Ces textes ont pour objectif commun de rendre les transactions en crypto-actifs plus transparentes, de faciliter leur surveillance et de garantir qu’elles ne soient pas utilisées à des fins criminelles. 

La levée du KYC dans le cadre de la décision susvisée s’inscrit dans cet objectif en permettant aux autorités d’identifier plus facilement les titulaires des comptes et de recouvrer les fonds volés, complétant ainsi les mécanismes de contrôle préventif introduits par MiCA et TFR.

Conclusion : vers une régulation renforcée et une conformité renouvelée

Cette décision du Tribunal judiciaire de Lyon constitue un jalon important dans l’application des règles de conformité LCB-FT aux exchanges. 

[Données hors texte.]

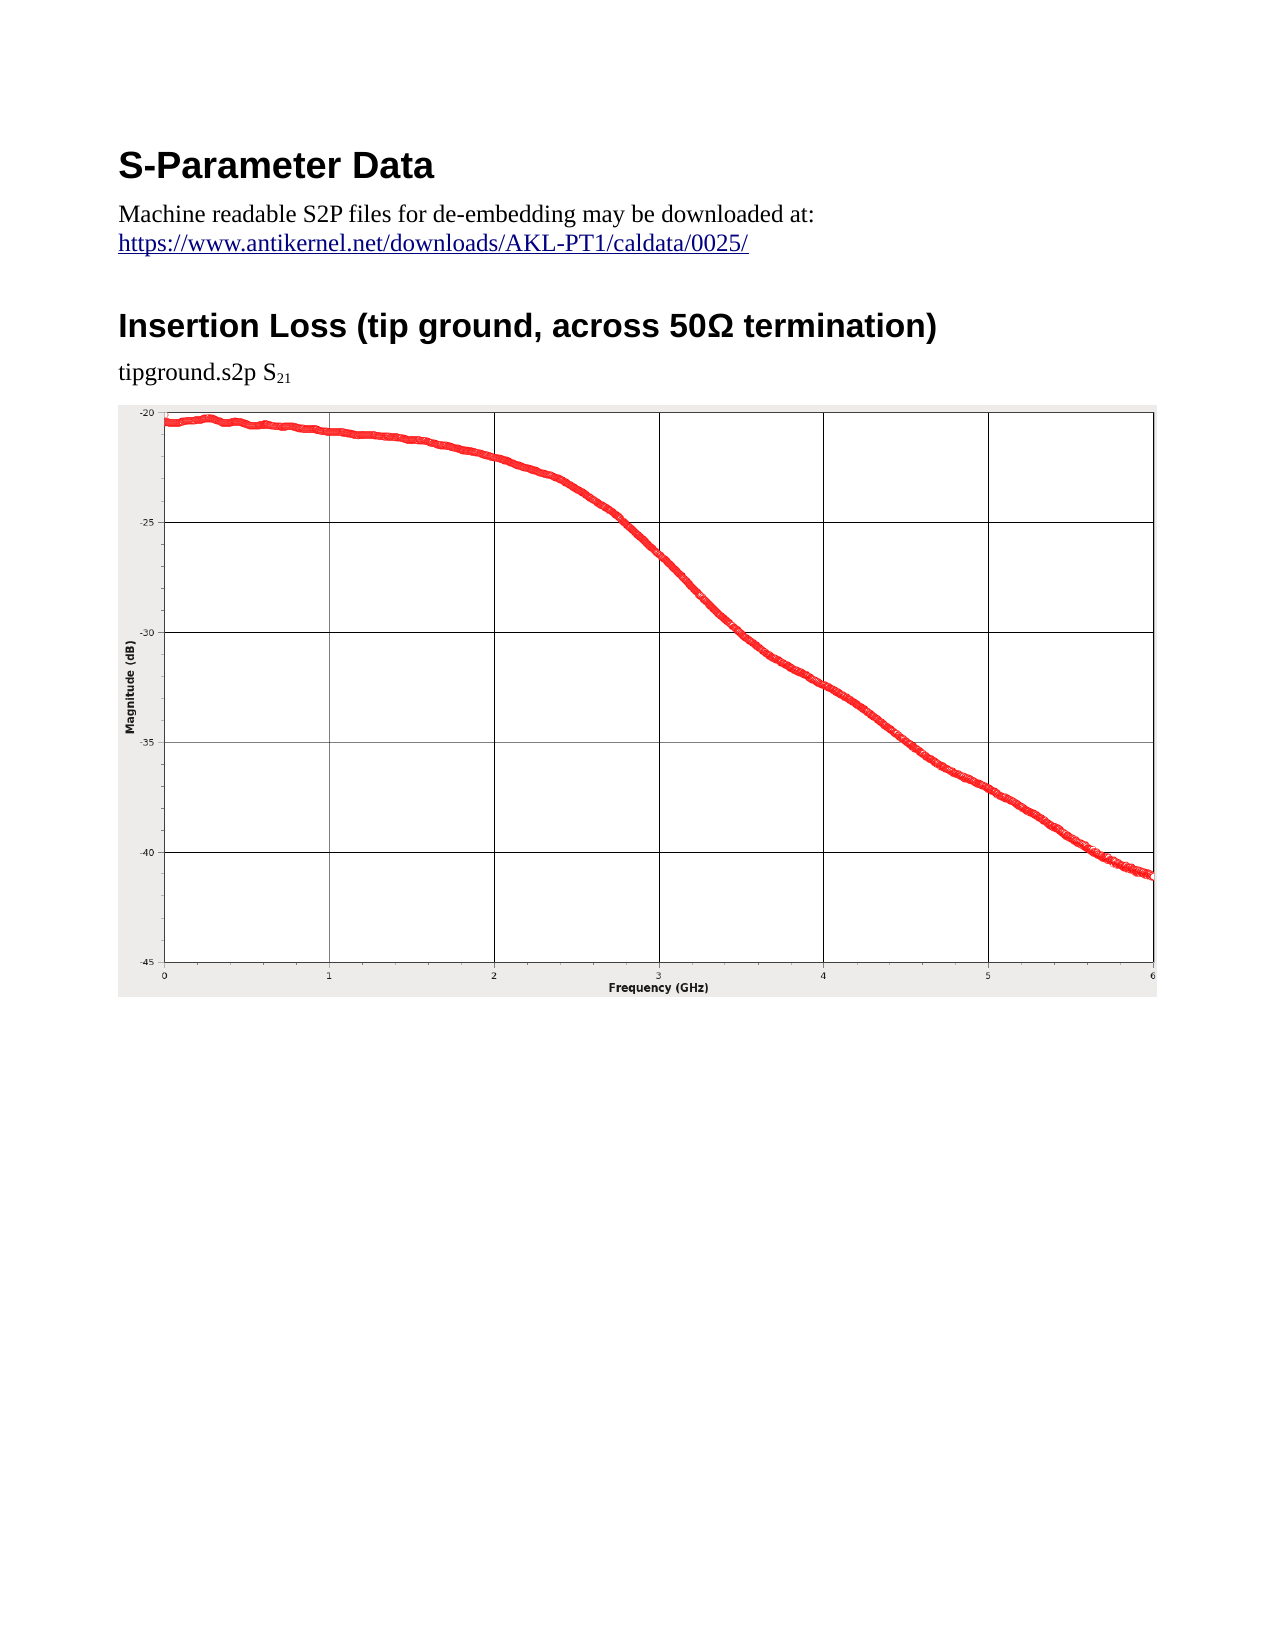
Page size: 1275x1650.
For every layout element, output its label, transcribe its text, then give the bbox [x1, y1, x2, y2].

text https://www.antikernel.net/downloads/AKL-PT1/caldata/0025/ [118, 228, 1157, 257]
text Machine readable S2P files for de-embedding may be downloaded at: [118, 199, 1157, 228]
subtitle Insertion Loss (tip ground, across 50Ω termination) [118, 306, 1157, 345]
picture [118, 405, 1157, 997]
text tipground.s2p S21 [118, 357, 1157, 386]
subtitle S-Parameter Data [118, 143, 1157, 187]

Dans cette affaire, c’est grâce à un KYC rigoureusement appliqué par le PSAN que l’identité des parties impliquées a pu être établie. Le partage des informations collectées a ensuite permis de retracer les transactions et d’identifier les fonds détournés, rendant ainsi leur restitution possible pour la victime

Cette décision inaugure  le renforcement progressif de la régulation et de la conformité dans le secteur des cryptomonnaies. Il est important que les acteurs du marché continuent de respecter leurs obligations de vigilance et déclarative, en particulier en matière de KYC, de surveillance des transactions et de déclaration des opérations suspectes. En adoptant des pratiques rigoureuses, ils contribueraient à limiter les risques de fraude, de blanchiment de capitaux et de financement du terrorisme, tout en offrant une meilleure protection aux investisseurs contre les escroqueries.

Ainsi, tout acteur de la cryptomonnaie doit s’engager activement à se conformer aux exigences LCB-FT, tout en mettant en place des mécanismes de vigilance et de transparence renforcés pour assurer la sécurité et la confiance des utilisateurs. La coopération avec les autorités compétentes, les sociétés spécialisées dans l’investigation et l’utilisation d’outils technologiques adaptés seront des éléments clés pour réussir à répondre aux défis de ce secteur en constante évolution.